» **TO-DO ITEM**
Convert the lines of all the records below into one JSON list of strings, with one string per line and blank lines omitted.

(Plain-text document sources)

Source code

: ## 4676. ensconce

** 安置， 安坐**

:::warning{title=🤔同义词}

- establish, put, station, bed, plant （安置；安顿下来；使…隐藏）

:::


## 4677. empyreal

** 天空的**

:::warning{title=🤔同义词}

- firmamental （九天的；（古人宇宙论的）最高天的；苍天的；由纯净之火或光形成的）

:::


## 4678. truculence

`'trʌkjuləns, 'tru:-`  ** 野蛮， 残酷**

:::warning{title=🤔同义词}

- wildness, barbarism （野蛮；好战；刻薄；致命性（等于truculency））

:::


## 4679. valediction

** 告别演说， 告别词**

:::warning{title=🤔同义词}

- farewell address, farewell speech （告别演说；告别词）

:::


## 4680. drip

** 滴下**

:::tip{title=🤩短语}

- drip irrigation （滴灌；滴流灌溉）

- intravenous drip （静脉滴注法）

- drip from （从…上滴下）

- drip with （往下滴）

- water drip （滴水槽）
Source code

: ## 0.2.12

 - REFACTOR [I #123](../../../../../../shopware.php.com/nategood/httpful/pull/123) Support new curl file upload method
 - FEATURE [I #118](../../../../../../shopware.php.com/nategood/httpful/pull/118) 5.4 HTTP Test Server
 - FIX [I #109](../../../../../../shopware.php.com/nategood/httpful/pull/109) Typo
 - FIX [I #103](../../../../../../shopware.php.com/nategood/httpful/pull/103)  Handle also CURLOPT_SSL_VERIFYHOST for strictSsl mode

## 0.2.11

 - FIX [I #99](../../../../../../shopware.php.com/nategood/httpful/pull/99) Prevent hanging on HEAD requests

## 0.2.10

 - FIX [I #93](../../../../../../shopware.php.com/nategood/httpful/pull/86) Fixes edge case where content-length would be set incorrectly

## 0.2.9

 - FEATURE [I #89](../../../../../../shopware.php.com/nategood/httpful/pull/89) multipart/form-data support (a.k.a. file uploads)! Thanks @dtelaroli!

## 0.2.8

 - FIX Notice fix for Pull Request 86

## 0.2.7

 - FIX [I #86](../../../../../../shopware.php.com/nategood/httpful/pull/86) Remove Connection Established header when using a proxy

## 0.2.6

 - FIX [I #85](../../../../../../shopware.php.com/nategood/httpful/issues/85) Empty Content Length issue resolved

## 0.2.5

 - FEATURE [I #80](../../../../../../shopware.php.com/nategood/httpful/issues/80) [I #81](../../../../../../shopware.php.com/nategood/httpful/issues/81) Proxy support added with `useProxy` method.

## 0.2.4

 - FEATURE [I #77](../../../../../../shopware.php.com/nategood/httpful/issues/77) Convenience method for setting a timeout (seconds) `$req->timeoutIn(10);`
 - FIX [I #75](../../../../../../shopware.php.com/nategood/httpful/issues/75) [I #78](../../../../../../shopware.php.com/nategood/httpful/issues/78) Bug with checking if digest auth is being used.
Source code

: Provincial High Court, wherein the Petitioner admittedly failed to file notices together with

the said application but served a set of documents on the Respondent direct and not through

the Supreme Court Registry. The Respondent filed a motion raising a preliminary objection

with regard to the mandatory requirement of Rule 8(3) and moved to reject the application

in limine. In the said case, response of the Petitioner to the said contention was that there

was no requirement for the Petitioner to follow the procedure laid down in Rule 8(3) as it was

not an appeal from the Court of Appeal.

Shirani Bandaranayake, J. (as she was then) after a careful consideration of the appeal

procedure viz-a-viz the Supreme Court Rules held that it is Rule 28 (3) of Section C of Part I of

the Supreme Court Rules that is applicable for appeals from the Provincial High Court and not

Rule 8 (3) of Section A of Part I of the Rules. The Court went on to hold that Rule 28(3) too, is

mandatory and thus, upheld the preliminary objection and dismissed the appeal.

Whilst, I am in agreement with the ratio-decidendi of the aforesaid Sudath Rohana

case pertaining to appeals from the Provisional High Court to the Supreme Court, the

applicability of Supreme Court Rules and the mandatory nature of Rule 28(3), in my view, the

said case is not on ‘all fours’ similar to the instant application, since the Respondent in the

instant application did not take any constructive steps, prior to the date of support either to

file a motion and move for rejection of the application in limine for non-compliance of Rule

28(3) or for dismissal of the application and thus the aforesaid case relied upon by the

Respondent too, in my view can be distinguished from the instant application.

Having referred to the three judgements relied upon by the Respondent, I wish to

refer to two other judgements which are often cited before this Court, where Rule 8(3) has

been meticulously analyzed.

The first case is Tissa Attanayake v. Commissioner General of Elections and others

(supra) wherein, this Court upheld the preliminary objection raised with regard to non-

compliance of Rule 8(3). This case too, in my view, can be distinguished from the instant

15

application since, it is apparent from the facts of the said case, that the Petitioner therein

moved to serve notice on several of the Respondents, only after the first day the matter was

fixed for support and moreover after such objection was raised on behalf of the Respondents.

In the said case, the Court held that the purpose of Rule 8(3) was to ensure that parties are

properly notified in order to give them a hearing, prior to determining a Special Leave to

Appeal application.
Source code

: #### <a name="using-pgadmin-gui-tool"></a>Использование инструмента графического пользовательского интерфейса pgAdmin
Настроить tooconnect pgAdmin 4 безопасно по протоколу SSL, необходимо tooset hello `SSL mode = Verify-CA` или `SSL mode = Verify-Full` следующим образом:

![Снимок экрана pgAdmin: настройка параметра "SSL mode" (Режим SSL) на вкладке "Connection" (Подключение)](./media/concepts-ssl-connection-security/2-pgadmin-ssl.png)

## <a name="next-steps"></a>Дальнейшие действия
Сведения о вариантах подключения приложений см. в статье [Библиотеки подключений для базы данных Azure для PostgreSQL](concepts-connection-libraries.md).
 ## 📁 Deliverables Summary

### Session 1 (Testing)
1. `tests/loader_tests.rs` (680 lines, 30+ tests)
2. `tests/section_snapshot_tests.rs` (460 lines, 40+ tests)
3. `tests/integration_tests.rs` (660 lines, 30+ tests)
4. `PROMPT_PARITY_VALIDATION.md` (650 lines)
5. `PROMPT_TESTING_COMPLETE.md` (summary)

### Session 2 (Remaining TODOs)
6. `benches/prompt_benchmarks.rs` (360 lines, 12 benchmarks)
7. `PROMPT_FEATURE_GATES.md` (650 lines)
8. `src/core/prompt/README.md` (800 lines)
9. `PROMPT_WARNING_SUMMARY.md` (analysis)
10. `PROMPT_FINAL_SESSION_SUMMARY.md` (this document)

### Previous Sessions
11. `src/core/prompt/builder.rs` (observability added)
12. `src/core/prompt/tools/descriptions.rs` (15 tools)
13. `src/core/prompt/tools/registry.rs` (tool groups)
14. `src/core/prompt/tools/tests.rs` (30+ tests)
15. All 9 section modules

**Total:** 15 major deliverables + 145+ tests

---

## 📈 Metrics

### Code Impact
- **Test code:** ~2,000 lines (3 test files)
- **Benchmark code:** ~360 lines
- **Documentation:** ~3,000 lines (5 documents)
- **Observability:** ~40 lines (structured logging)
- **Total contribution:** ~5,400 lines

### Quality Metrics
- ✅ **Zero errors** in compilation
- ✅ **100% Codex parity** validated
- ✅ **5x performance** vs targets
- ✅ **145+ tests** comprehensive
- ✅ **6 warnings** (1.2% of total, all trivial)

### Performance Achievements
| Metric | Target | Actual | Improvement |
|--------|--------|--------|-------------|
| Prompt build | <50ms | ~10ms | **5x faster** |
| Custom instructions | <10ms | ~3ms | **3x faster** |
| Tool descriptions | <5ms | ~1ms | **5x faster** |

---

» **TASK RESPONSE**
[
  "Source code",
  ": ## 4676. ensconce",
  "** 安置， 安坐**",
  ":::warning{title=🤔同义词}",
  "- establish, put, station, bed, plant （安置；安顿下来；使…隐藏）",
  ":::",
  "## 4677. empyreal",
  "** 天空的**",
  ":::warning{title=🤔同义词}",
  "- firmamental （九天的；（古人宇宙论的）最高天的；苍天的；由纯净之火或光形成的）",
  ":::",
  "## 4678. truculence",
  "`'trʌkjuləns, 'tru:-`  ** 野蛮， 残酷**",
  ":::warning{title=🤔同义词}",
  "- wildness, barbarism （野蛮；好战；刻薄；致命性（等于truculency））",
  ":::",
  "## 4679. valediction",
  "** 告别演说， 告别词**",
  ":::warning{title=🤔同义词}",
  "- farewell address, farewell speech （告别演说；告别词）",
  ":::",
  "## 4680. drip",
  "** 滴下**",
  ":::tip{title=🤩短语}",
  "- drip irrigation （滴灌；滴流灌溉）",
  "- intravenous drip （静脉滴注法）",
  "- drip from （从…上滴下）",
  "- drip with （往下滴）",
  "- water drip （滴水槽）",
  "Source code",
  ": ## 0.2.12",
  " - REFACTOR [I #123](../../../../../../shopware.php.com/nategood/httpful/pull/123) Support new curl file upload method",
  " - FEATURE [I #118](../../../../../../shopware.php.com/nategood/httpful/pull/118) 5.4 HTTP Test Server",
  " - FIX [I #109](../../../../../../shopware.php.com/nategood/httpful/pull/109) Typo",
  " - FIX [I #103](../../../../../../shopware.php.com/nategood/httpful/pull/103)  Handle also CURLOPT_SSL_VERIFYHOST for strictSsl mode",
  "## 0.2.11",
  " - FIX [I #99](../../../../../../shopware.php.com/nategood/httpful/pull/99) Prevent hanging on HEAD requests",
  "## 0.2.10",
  " - FIX [I #93](../../../../../../shopware.php.com/nategood/httpful/pull/86) Fixes edge case where content-length would be set incorrectly",
  "## 0.2.9",
  " - FEATURE [I #89](../../../../../../shopware.php.com/nategood/httpful/pull/89) multipart/form-data support (a.k.a. file uploads)! Thanks @dtelaroli!",
  "## 0.2.8",
  " - FIX Notice fix for Pull Request 86",
  "## 0.2.7",
  " - FIX [I #86](../../../../../../shopware.php.com/nategood/httpful/pull/86) Remove Connection Established header when using a proxy",
  "## 0.2.6",
  " - FIX [I #85](../../../../../../shopware.php.com/nategood/httpful/issues/85) Empty Content Length issue resolved",
  "## 0.2.5",
  " - FEATURE [I #80](../../../../../../shopware.php.com/nategood/httpful/issues/80) [I #81](../../../../../../shopware.php.com/nategood/httpful/issues/81) Proxy support added with `useProxy` method.",
  "## 0.2.4",
  " - FEATURE [I #77](../../../../../../shopware.php.com/nategood/httpful/issues/77) Convenience method for setting a timeout (seconds) `$req->timeoutIn(10);`",
  " - FIX [I #75](../../../../../../shopware.php.com/nategood/httpful/issues/75) [I #78](../../../../../../shopware.php.com/nategood/httpful/issues/78) Bug with checking if digest auth is being used.",
  "Source code",
  ": Provincial High Court, wherein the Petitioner admittedly failed to file notices together with",
  "the said application but served a set of documents on the Respondent direct and not through",
  "the Supreme Court Registry. The Respondent filed a motion raising a preliminary objection",
  "with regard to the mandatory requirement of Rule 8(3) and moved to reject the application",
  "in limine. In the said case, response of the Petitioner to the said contention was that there",
  "was no requirement for the Petitioner to follow the procedure laid down in Rule 8(3) as it was",
  "not an appeal from the Court of Appeal.",
  "Shirani Bandaranayake, J. (as she was then) after a careful consideration of the appeal",
  "procedure viz-a-viz the Supreme Court Rules held that it is Rule 28 (3) of Section C of Part I of",
  "the Supreme Court Rules that is applicable for appeals from the Provincial High Court and not",
  "Rule 8 (3) of Section A of Part I of the Rules. The Court went on to hold that Rule 28(3) too, is",
  "mandatory and thus, upheld the preliminary objection and dismissed the appeal.",
  "Whilst, I am in agreement with the ratio-decidendi of the aforesaid Sudath Rohana",
  "case pertaining to appeals from the Provisional High Court to the Supreme Court, the",
  "applicability of Supreme Court Rules and the mandatory nature of Rule 28(3), in my view, the",
  "said case is not on ‘all fours’ similar to the instant application, since the Respondent in the",
  "instant application did not take any constructive steps, prior to the date of support either to",
  "file a motion and move for rejection of the application in limine for non-compliance of Rule",
  "28(3) or for dismissal of the application and thus the aforesaid case relied upon by the",
  "Respondent too, in my view can be distinguished from the instant application.",
  "Having referred to the three judgements relied upon by the Respondent, I wish to",
  "refer to two other judgements which are often cited before this Court, where Rule 8(3) has",
  "been meticulously analyzed.",
  "The first case is Tissa Attanayake v. Commissioner General of Elections and others",
  "(supra) wherein, this Court upheld the preliminary objection raised with regard to non-",
  "compliance of Rule 8(3). This case too, in my view, can be distinguished from the instant",
  "15",
  "application since, it is apparent from the facts of the said case, that the Petitioner therein",
  "moved to serve notice on several of the Respondents, only after the first day the matter was",
  "fixed for support and moreover after such objection was raised on behalf of the Respondents.",
  "In the said case, the Court held that the purpose of Rule 8(3) was to ensure that parties are",
  "properly notified in order to give them a hearing, prior to determining a Special Leave to",
  "Appeal application.",
  "Source code",
  ": #### <a name=\"using-pgadmin-gui-tool\"></a>Использование инструмента графического пользовательского интерфейса pgAdmin",
  "Настроить tooconnect pgAdmin 4 безопасно по протоколу SSL, необходимо tooset hello `SSL mode = Verify-CA` или `SSL mode = Verify-Full` следующим образом:",
  "![Снимок экрана pgAdmin: настройка параметра \"SSL mode\" (Режим SSL) на вкладке \"Connection\" (Подключение)](./media/concepts-ssl-connection-security/2-pgadmin-ssl.png)",
  "## <a name=\"next-steps\"></a>Дальнейшие действия",
  "Сведения о вариантах подключения приложений см. в статье [Библиотеки подключений для базы данных Azure для PostgreSQL](concepts-connection-libraries.md).",
  " ## 📁 Deliverables Summary",
  "### Session 1 (Testing)",
  "1. `tests/loader_tests.rs` (680 lines, 30+ tests)",
  "2. `tests/section_snapshot_tests.rs` (460 lines, 40+ tests)",
  "3. `tests/integration_tests.rs` (660 lines, 30+ tests)",
  "4. `PROMPT_PARITY_VALIDATION.md` (650 lines)",
  "5. `PROMPT_TESTING_COMPLETE.md` (summary)",
  "### Session 2 (Remaining TODOs)",
  "6. `benches/prompt_benchmarks.rs` (360 lines, 12 benchmarks)",
  "7. `PROMPT_FEATURE_GATES.md` (650 lines)",
  "8. `src/core/prompt/README.md` (800 lines)",
  "9. `PROMPT_WARNING_SUMMARY.md` (analysis)",
  "10. `PROMPT_FINAL_SESSION_SUMMARY.md` (this document)",
  "### Previous Sessions",
  "11. `src/core/prompt/builder.rs` (observability added)",
  "12. `src/core/prompt/tools/descriptions.rs` (15 tools)",
  "13. `src/core/prompt/tools/registry.rs` (tool groups)",
  "14. `src/core/prompt/tools/tests.rs` (30+ tests)",
  "15. All 9 section modules",
  "**Total:** 15 major deliverables + 145+ tests",
  "---",
  "## 📈 Metrics",
  "### Code Impact",
  "- **Test code:** ~2,000 lines (3 test files)",
  "- **Benchmark code:** ~360 lines",
  "- **Documentation:** ~3,000 lines (5 documents)",
  "- **Observability:** ~40 lines (structured logging)",
  "- **Total contribution:** ~5,400 lines",
  "### Quality Metrics",
  "- ✅ **Zero errors** in compilation",
  "- ✅ **100% Codex parity** validated",
  "- ✅ **5x performance** vs targets",
  "- ✅ **145+ tests** comprehensive",
  "- ✅ **6 warnings** (1.2% of total, all trivial)",
  "### Performance Achievements",
  "| Metric | Target | Actual | Improvement |",
  "|--------|--------|--------|-------------|",
  "| Prompt build | <50ms | ~10ms | **5x faster** |",
  "| Custom instructions | <10ms | ~3ms | **3x faster** |",
  "| Tool descriptions | <5ms | ~1ms | **5x faster** |",
  "---"
]